What is love? Have philosophers anything useful to add to Plato’s discussion of this question in the ‘Symposium’?
Answer by Massimo Pigliucci
Philosophers have been discussing the idea of love and its implications for human affairs at least since Plato. Modern philosophers have proposed four different, though perhaps partially overlapping, conceptions of love that are significantly distinct from those of the ancients: (1) love as an emotion, (2) love as a ‘robust concern,’ (3) love as a union, and (4) love as valuing the other.
Let us start with the idea of robust concern. The defining feature of this kind of love is selfless interest in the other’s well-being, for his or her sake and not because we gain anything out of it. In the somewhat dry and formal words of philosopher Gabriele Taylor: ‘If x loves y then x wants to benefit and be with y etc., and he has these wants (or at least some of them) because he believes y has some determinate characteristics Ψ in virtue of which he thinks it worthwhile to benefit and be with y. He regards satisfaction of these wants as an end and not as a means towards some other end.’
All right, I promise never to quote a technical paper on the philosophy of love directly again, because this is the sort of thing that gives philosophers a bad reputation. Still, what Taylor is saying is that we don’t love the other (y) because her characteristics (Ψ) benefit us, but because they are worth cherishing in their own right. Although this idea of selfless love has some commonsense appeal, there also seems to be something clearly amiss. As another philosopher, Harry Frankfurt, put it (not a direct quote!), the idea is that robust love is neither a matter of feelings nor a matter of opinions, but a matter of will: we love someone in a robust fashion because she acts in accordance with a set of motives and preferences that we approve of.
A second modern philosophical view to entertain is that of love as valuing the other person. The basic idea is that love means to value someone in himself or herself, and that we do so because of an appraisal that centers on the dignity of that person. If this sounds a bit abstract and detached from the real world, well, it is. But there is an important kernel that philosophers who support the value conception of love are trying to get at: the idea that a love object (a person) cannot simply be swapped for another one with similar characteristics, because this would violate the dignity of both people. Think of the ‘robust concern’ view just discussed: there is nothing in that view that would preclude you from having the same ‘concern’ for (that is, loving) another object with the same characteristics as the one you are loving now. You could therefore swap gods or lovers, or even love many gods and many people at the same time, as long as they share the same set of characteristics (Ψ). Some people might be okay with this, but others feel that real love ought to be more exclusive and less subject to commodification. If you are in the latter group, then the value view of love might fit you well.

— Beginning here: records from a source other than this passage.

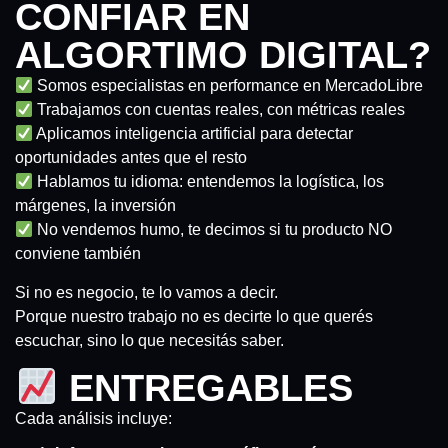
CONFIAR EN
ALGORTIMO DIGITAL?
Somos especialistas en performance en MercadoLibre
Trabajamos con cuentas reales, con métricas reales
Aplicamos inteligencia artificial para detectar
oportunidades antes que el resto
Hablamos tu idioma: entendemos la logística, los
márgenes, la inversión
No vendemos humo, te decimos si tu producto NO
conviene también
Si no es negocio, te lo vamos a decir.
Porque nuestro trabajo no es decirte lo que querés
escuchar, sino lo que necesitás saber.
ENTREGABLES
Cada análisis incluye:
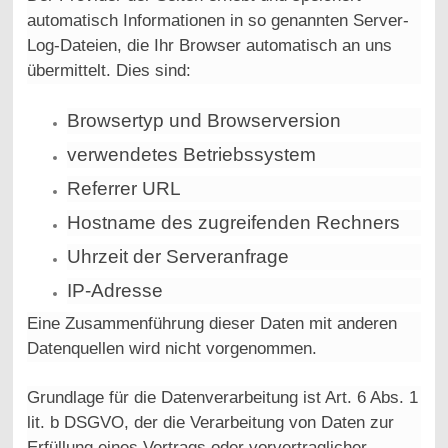
automatisch Informationen in so genannten Server-
Log-Dateien, die Ihr Browser automatisch an uns
übermittelt. Dies sind:
Browsertyp und Browserversion
verwendetes Betriebssystem
Referrer URL
Hostname des zugreifenden Rechners
Uhrzeit der Serveranfrage
IP-Adresse
Eine Zusammenführung dieser Daten mit anderen
Datenquellen wird nicht vorgenommen.
Grundlage für die Datenverarbeitung ist Art. 6 Abs. 1
lit. b DSGVO, der die Verarbeitung von Daten zur
Erfüllung eines Vertrags oder vorvertraglicher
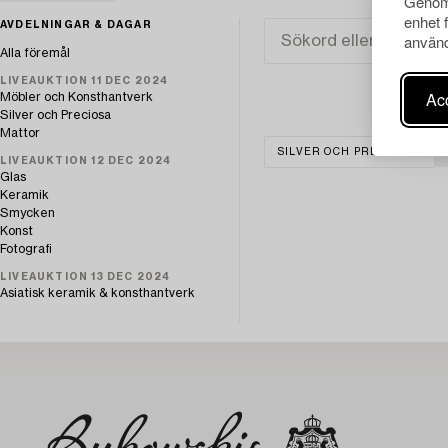
Genom 
enhet 
AVDELNINGAR & DAGAR
använd
Alla föremål
LIVEAUKTION 11 DEC 2024
Acc
Möbler och Konsthantverk
Silver och Preciosa
Mattor
SILVER OCH PRECIOSA
LIVEAUKTION 12 DEC 2024
Glas
Keramik
Smycken
Konst
Fotografi
LIVEAUKTION 13 DEC 2024
Asiatisk keramik & konsthantverk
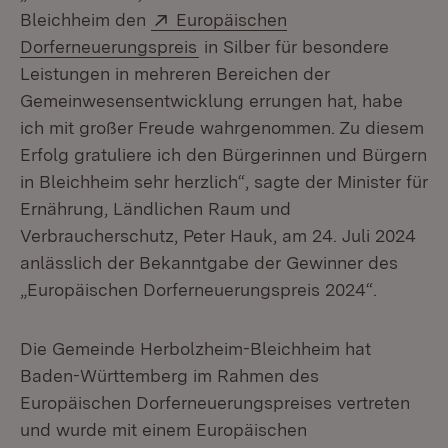
Extern:
Bleichheim den
Europäischen
(Öffnet in neuem Fenster)
Dorferneuerungspreis
in Silber für besondere
Leistungen in mehreren Bereichen der
Gemeinwesensentwicklung errungen hat, habe
ich mit großer Freude wahrgenommen. Zu diesem
Erfolg gratuliere ich den Bürgerinnen und Bürgern
in Bleichheim sehr herzlich“, sagte der Minister für
Ernährung, Ländlichen Raum und
Verbraucherschutz, Peter Hauk, am 24. Juli 2024
anlässlich der Bekanntgabe der Gewinner des
„Europäischen Dorferneuerungspreis 2024“.
Die Gemeinde Herbolzheim-Bleichheim hat
Baden-Württemberg im Rahmen des
Europäischen Dorferneuerungspreises vertreten
und wurde mit einem Europäischen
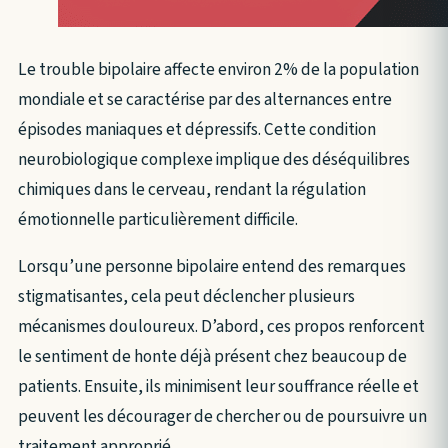
Le trouble bipolaire affecte environ 2% de la population
mondiale et se caractérise par des alternances entre
épisodes maniaques et dépressifs. Cette condition
neurobiologique complexe implique des déséquilibres
chimiques dans le cerveau, rendant la régulation
émotionnelle particulièrement difficile.
Lorsqu’une personne bipolaire entend des remarques
stigmatisantes, cela peut déclencher plusieurs
mécanismes douloureux. D’abord, ces propos renforcent
le sentiment de honte déjà présent chez beaucoup de
patients. Ensuite, ils minimisent leur souffrance réelle et
peuvent les décourager de chercher ou de poursuivre un
traitement approprié.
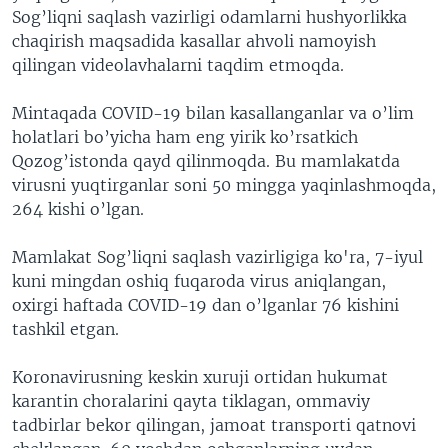
Sog’liqni saqlash vazirligi odamlarni hushyorlikka
chaqirish maqsadida kasallar ahvoli namoyish
qilingan videolavhalarni taqdim etmoqda.
Mintaqada COVID-19 bilan kasallanganlar va o’lim
holatlari bo’yicha ham eng yirik ko’rsatkich
Qozog’istonda qayd qilinmoqda. Bu mamlakatda
virusni yuqtirganlar soni 50 mingga yaqinlashmoqda,
264 kishi o’lgan.
Mamlakat Sog’liqni saqlash vazirligiga ko'ra, 7-iyul
kuni mingdan oshiq fuqaroda virus aniqlangan,
oxirgi haftada COVID-19 dan o’lganlar 76 kishini
tashkil etgan.
Koronavirusning keskin xuruji ortidan hukumat
karantin choralarini qayta tiklagan, ommaviy
tadbirlar bekor qilingan, jamoat transporti qatnovi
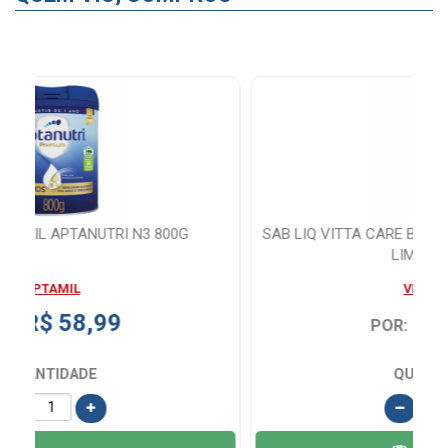
SAB LIQ VITTA CARE BACPROTEC ANTIBACTERIANO
LIMPEZA ATI...
VITTA CARE
R$ 24,99
POR:
QUANTIDADE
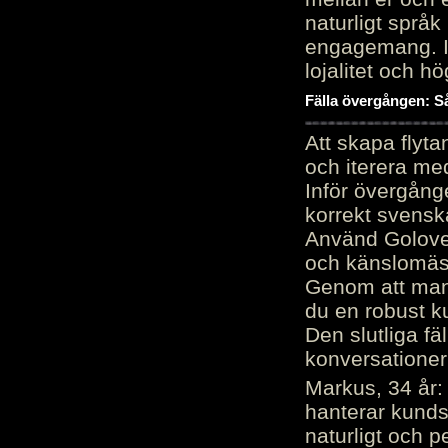
naturligt språk
engagemang. Im
lojalitet och h
Fälla övergången: Så
Att skapa flyt
och iterera me
Inför övergång
korrekt svenska
Använd Golove 
och känslomäss
Genom att manu
du en robust k
Den slutliga fä
konversationer i
Markus, 34 år: 
hanterar kunds
naturligt och pe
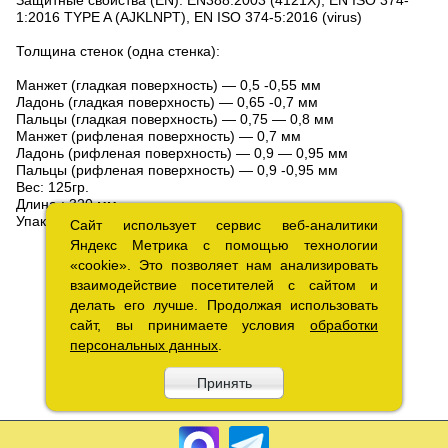
1:2016 TYPE A (AJKLNPT), EN ISO 374-5:2016 (virus)
Толщина стенок (одна стенка):
Манжет (гладкая поверхность) — 0,5 -0,55 мм
Ладонь (гладкая поверхность) — 0,65 -0,7 мм
Пальцы (гладкая поверхность) — 0,75 — 0,8 мм
Манжет (рифленая поверхность) — 0,7 мм
Ладонь (рифленая поверхность) — 0,9 — 0,95 мм
Пальцы (рифленая поверхность) — 0,9 -0,95 мм
Вес: 125гр.
Длина : 320 мм.
Упаковка: пачка — 12 пар.
Сайт использует сервис веб-аналитики
Сайт использует сервис веб-аналитики
Яндекс Метрика с помощью технологии
Яндекс Метрика с помощью технологии
«cookie». Это позволяет нам анализировать
«cookie». Это позволяет нам анализировать
взаимодействие посетителей с сайтом и
взаимодействие посетителей с сайтом и
делать его лучше. Продолжая использовать
делать его лучше. Продолжая использовать
сайт, вы принимаете условия
сайт, вы принимаете условия
обработки
обработки
персональных данных
персональных данных
.
.
Принять
Принять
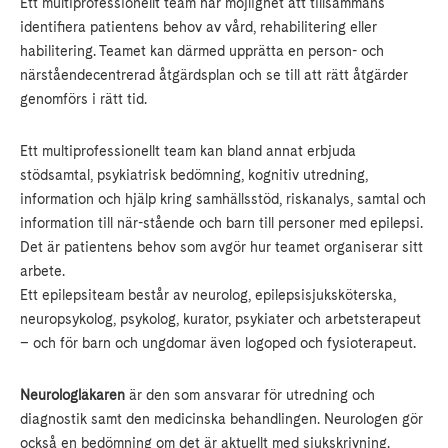
Ett multiprofessionellt team har möjlighet att tillsammans
identifiera patientens behov av vård, rehabilitering eller
habilitering. Teamet kan därmed upprätta en person- och
närståendecentrerad åtgärdsplan och se till att rätt åtgärder
genomförs i rätt tid.
Ett multiprofessionellt team kan bland annat erbjuda
stödsamtal, psykiatrisk bedömning, kognitiv utredning,
information och hjälp kring samhällsstöd, riskanalys, samtal och
information till när-stående och barn till personer med epilepsi.
Det är patientens behov som avgör hur teamet organiserar sitt
arbete.
Ett epilepsiteam består av neurolog, epilepsisjuksköterska,
neuropsykolog, psykolog, kurator, psykiater och arbetsterapeut
– och för barn och ungdomar även logoped och fysioterapeut.
Neurologläkaren
är den som ansvarar för utredning och
diagnostik samt den medicinska behandlingen. Neurologen gör
också en bedömning om det är aktuellt med sjukskrivning.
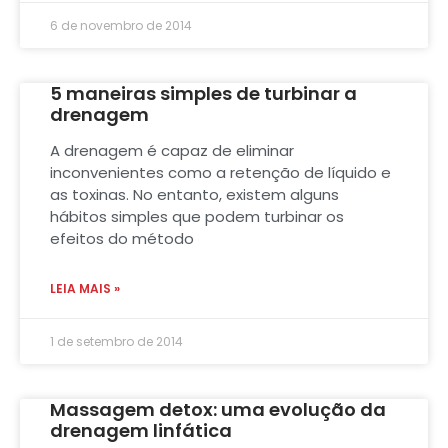
6 de novembro de 2014
5 maneiras simples de turbinar a
drenagem
A drenagem é capaz de eliminar
inconvenientes como a retenção de líquido e
as toxinas. No entanto, existem alguns
hábitos simples que podem turbinar os
efeitos do método
LEIA MAIS »
1 de setembro de 2014
Massagem detox: uma evolução da
drenagem linfática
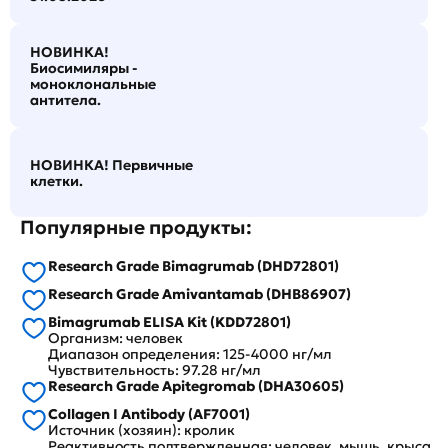
НОВИНКА!
Биосимиляры -
моноклональные
антитела.
НОВИНКА! Первичные
клетки.
Популярные продукты:
Research Grade Bimagrumab (DHD72801)
Research Grade Amivantamab (DHB86907)
Bimagrumab ELISA Kit (KDD72801)
Организм: человек
Диапазон определения: 125-4000 нг/мл
Чувствительность: 97.28 нг/мл
Research Grade Apitegromab (DHA30605)
Collagen I Antibody (AF7001)
Источник (хозяин): кролик
Реактивность подтвержденная: человек, мышь, крыса,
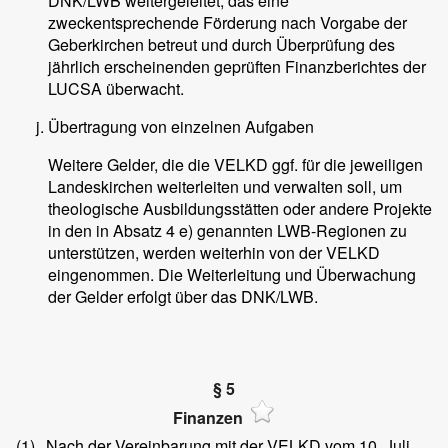
DNK/LWB weitergeleitet, das eine
zweckentsprechende Förderung nach Vorgabe der
Geberkirchen betreut und durch Überprüfung des
jährlich erscheinenden geprüften Finanzberichtes der
LUCSA überwacht.
Übertragung von einzelnen Aufgaben
Weitere Gelder, die die VELKD ggf. für die jeweiligen
Landeskirchen weiterleiten und verwalten soll, um
theologische Ausbildungsstätten oder andere Projekte
in den in Absatz 4 e) genannten LWB-Regionen zu
unterstützen, werden weiterhin von der VELKD
eingenommen. Die Weiterleitung und Überwachung
der Gelder erfolgt über das DNK/LWB.
§ 5
Finanzen
(1)
Nach der Vereinbarung mit der VELKD vom 10. Juli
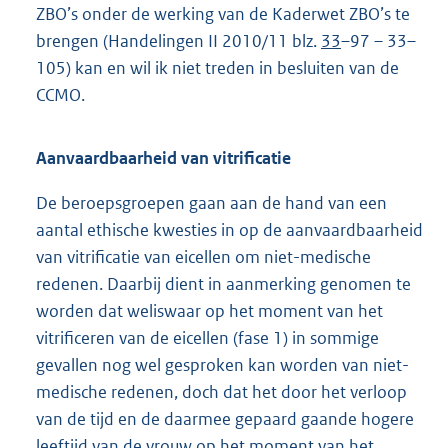
ZBO’s onder de werking van de Kaderwet ZBO’s te
brengen (Hande
lingen II 2010/11 blz.
33
–97 – 33–
105) kan en wil ik niet treden in besluiten van de
CCMO.
Aanvaardbaarheid van vitrificatie
De beroepsgroepen gaan aan de hand van een
aantal ethische kwesties in op de aanvaardbaarheid
van vitrificatie van eicellen om niet-medische
redenen. Daarbij dient in aanmerking genomen te
worden dat weliswaar op het moment van het
vitrificeren van de eicellen (fase 1) in sommige
gevallen nog wel gesproken kan worden van niet-
medische redenen, doch dat het door het verloop
van de tijd en de daarmee gepaard gaande hogere
leeftijd van de vrouw op het moment van het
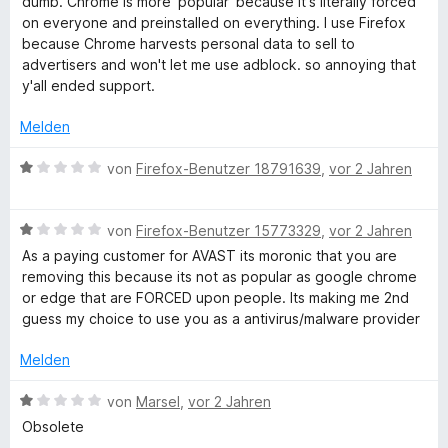
P
dumb. Chrome is more 'popular' because it's literally forced
r
n
1
e
e
on everyone and preinstalled on everything. I use Firefox
n
v
r
t
because Chrome harvests personal data to sell to
r
e
o
t
m
advertisers and won't let me use adblock. so annoying that
n
n
e
i
y'all ended support.
i
5
t
t
S
m
5
Melden
t
v
i
v
e
t
o
B
von
Firefox-Benutzer 18791639
,
vor 2 Jahren
r
1
n
e
a
n
v
5
w
e
o
S
B
e
von
Firefox-Benutzer 15773329
,
vor 2 Jahren
c
n
n
t
e
r
As a paying customer for AVAST its moronic that you are
5
e
w
t
removing this because its not as popular as google chrome
y
S
r
e
e
or edge that are FORCED upon people. Its making me 2nd
t
n
r
t
guess my choice to use you as a antivirus/malware provider
e
e
t
m
r
n
e
i
Melden
n
t
t
e
m
1
B
von
Marsel
,
vor 2 Jahren
n
i
v
e
Obsolete
t
o
w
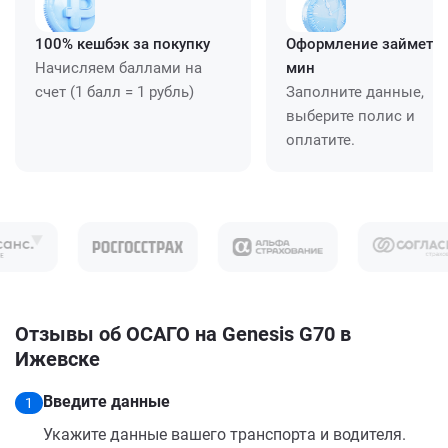
100% кешбэк за покупку
Оформление займет ≈
Начисляем баллами на
мин
счет (1 балл = 1 рубль)
Заполните данные,
выберите полис и
оплатите.
Отзывы об ОСАГО на Genesis G70 в
Ижевске
Введите данные
1
Укажите данные вашего транспорта и водителя.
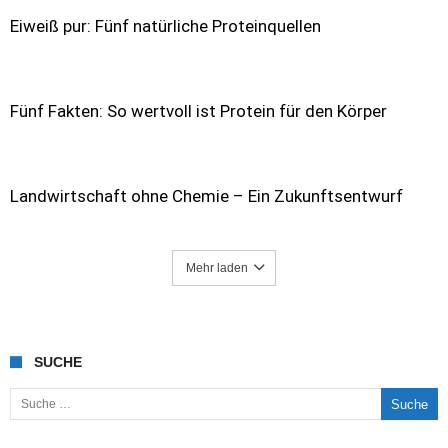
Eiweiß pur: Fünf natürliche Proteinquellen
Fünf Fakten: So wertvoll ist Protein für den Körper
Landwirtschaft ohne Chemie – Ein Zukunftsentwurf
Mehr laden
SUCHE
Suche nach:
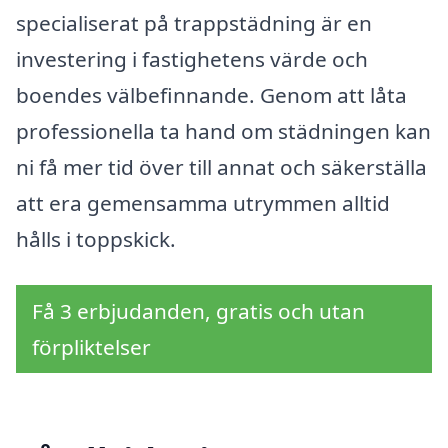
specialiserat på trappstädning är en
investering i fastighetens värde och
boendes välbefinnande. Genom att låta
professionella ta hand om städningen kan
ni få mer tid över till annat och säkerställa
att era gemensamma utrymmen alltid
hålls i toppskick.
Få 3 erbjudanden, gratis och utan
förpliktelser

The third modern philosophical perspective is of love as a union. This is the idea that what is central to love is two independent individuals forming a third, collective union, a ‘we’ that becomes more important than and transcends each individual ‘I.’ Some philosophers speak of this ‘we’ entity in a clearly metaphorical way, while others seem to give a more serious ontological (pertinent to existence) status to the ensemble, almost as if it really were a new individual in its own right. As with the value view of love, the union conception tries to capture something that most people who have been or are in love can relate to: the creation of a new set of priorities as the couple as a unit becomes more important than the individuals who constitute it. But therein lies a problem as well: human beings are both social and fairly individualistic animals, and one can object that a union view of love puts too much emphasis on the couple at the expense of personal space, rights, and dignity. As we all know, it is precisely this tension between joint and individual needs that often is at the root of relationship problems in real life.
Finally, we turn to the emotional view of love. In philosophy an emotion is a combination of an evaluation of the object of the emotion and a motivational response to that object. For instance, if I’m afraid of you, that means I have evaluated you as somehow dangerous to my health, and it probably also means that I am prepared to take some action against you, either defensive or evasive. Of course, thinking of love as an emotion would hardly be surprising for the non-philosopher, but the question for us here is: What sort of understanding of the phenomenon can be gained this way? And what potential problems arise if we conceptualize love primarily as an emotion?
One thing that philosophers get out of emotional theories of love is being allowed to distinguish loving someone from simply liking someone. If love is a distinct and deeper sort of emotion than the emotions elicited by friendship or admiration, then we begin to see why those other experiences are so clearly not like love. According to several philosophers who support an emotional view of love, what accounts for much of this difference is that we share a unique narrative history with the beloved: regardless of how he or she will change throughout life, we keep accumulating common memories of events and situations that are obviously unrepeatable with anyone else. This, according to such philosophers, also explains why we don’t commonly ‘trade up’ at the first opportunity, why we do not switch partners as soon as we meet someone with even better characteristics (call them ‘ Ψ+’) than the one we are currently engaged with.